Recently I spent a couple of evenings with a friend visiting with his wife, he is in the program, They are taking two months to travel and live in Mexico and work from here. It is an experiment to see if they can split their time and live in both countries. It sounds sweet, who wouldn’t love to be able to do it. I for sure would sign for it.
So, again everything sounds great, It looks like they got it all figured it out and I admire them for having the courage to adventure into this dream.
Chatting over dinner he says they just went to Europe to visit his brother and he took her to a wine tasting dinner, he ordered his usual soda and she got the tasting menu. Then he said he sip a little of the wines. He said he is ok, doesn’t see anything wrong with it. I said nothing. It stayed in my head for days, Why? Whats the purpose? Am I overreacting? Is he going to far? Is he being complacent? Am I becoming judgemental?
I don’t know, I fear for my friend, for others. It makes me think a lot about my own recovery, Am I really ok? Is my sobriety as solid as I believe? This other man just died a few days ago! Should I talk to my friend about it? Should I let him know that I worry about him for what we chat about the other day?
With all this going inside my head I reflect on my own life and ideas about what I have learned and heard in this past 28 months of clean and sober time. How long it is long enough to feel safe?

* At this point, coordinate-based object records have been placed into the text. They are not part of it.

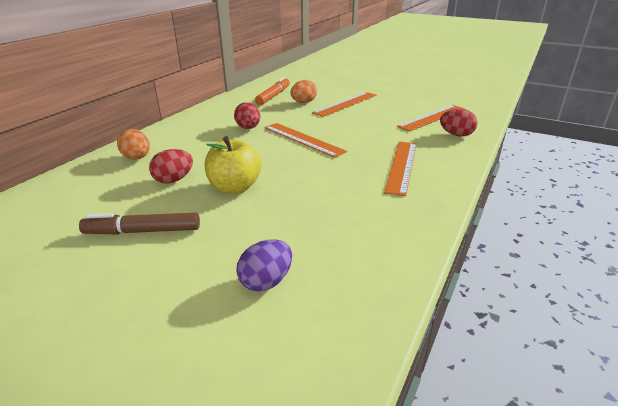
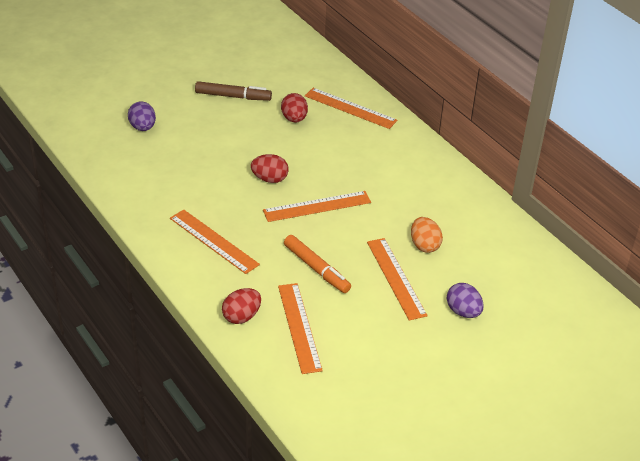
camera: 115 degrees right, 10 degrees up
brown marker [79,213,200,235] -> brown marker turned 75 degrees clockwise [195,81,272,101]
orange egg [117,129,150,160] -> orange ruler [305,88,397,129]
yellow apple [205,136,261,194] -> none
red egg [234,102,260,129] -> red egg moved to [251,154,289,183]
orange marker [255,77,290,105] -> orange marker moved to [284,235,351,293]
none -> purple egg [447,283,484,318]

The answer is the same I got since the beginning. This is a lifetime journey, this is built one day at a time and never ends. I can’t stop working and I must never forget where do I come from and who I am. I shall never stop being grateful for the gift of sobriety or ever stop seeing the blessings in my life wich presence weighs always much more than my problems or difficulties.
Not sure what I am doing other than do the work.
My name is Eduardo. I am a GRATEFUL recovering alcoholic-addict.